Experience of Immigrant Care and the Need for Cultural-Competence Training Among Public Healthcare Providers

Sunday, 30 July 2017: 1:15 PM

Duckhee Chae, PhD, RN1
Jin-A Lee, MSN, RN2
Hyun-Lye Kim, PhD3
Asami Keiko, BSN1
(1)College of Nursing, Chonnam National University, Gwangju, Korea, Republic of (South)
(2)Department of Nursing College of Medicine, Chosun University, Gwangju, Korea, Republic of (South)
(3)Chosun University, Gwangju, Korea, Republic of (South)

Purpose: As the number of foreigners residing in Korea increased by five times during last two decades, Korean public health care providers are facing the diversity of race, ethnicity, and culture of clients. This study was to explore the experiences of public health care providers in providing health care service for immigrants living in Korea and to clarify educational needs for culturally competent care.
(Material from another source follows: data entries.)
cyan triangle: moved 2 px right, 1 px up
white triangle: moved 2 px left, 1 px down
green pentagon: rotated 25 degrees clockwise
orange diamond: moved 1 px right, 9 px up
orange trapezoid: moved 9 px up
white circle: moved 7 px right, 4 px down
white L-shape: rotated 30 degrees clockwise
Methods: A qualitative description research design was used with five focus groups of 25 public health care providers from five community health centers in G city, South Korea. Focus group interviews were conducted at a time and place convenient to the participants using semi-structured interview guidelines. Audio-recorded interviews ranged 70 to 90 minutes and were immediately transcribed by the researcher. The data were analyzed using conventional qualitative analysis techniques.

Results: All participants were female and ranging in age from 22 years to 54 years. Most participants were public health nurses (76.9%), followed by dietitian (11.5%) and social workers (11.5%). The majority of immigrant clients were young married immigrant women who were situated in multi-layered vulnerability, and unequal power relationship between the couple. They also lacked of awareness of health behaviors. Public health care providers experienced difficulty in identification, enrollment, and retention of immigrants in health care programs, approach towards the most vulnerable group of immigrants, communication, building therapeutic relationships, inconsistency of the service program, and lack of systematic support. Most public health care providers had no prior cultural competence training. They needed to have cultural competence training as an essential continuing education course. They preferred eLearning course which consists of 6~8 sessions which lasts 20-30 minute each.

Conclusion: Public health care providers primarily provided maternal and child healthcare service to vulnerable young married immigrant women. They were situated in multiple challenges because of the vulnerability of the clients and the lack of preparedness for culturally competent care. It is suggested to develop cultural competence training through eLearning that reflects the situation experienced by public health care providers along with systematic support.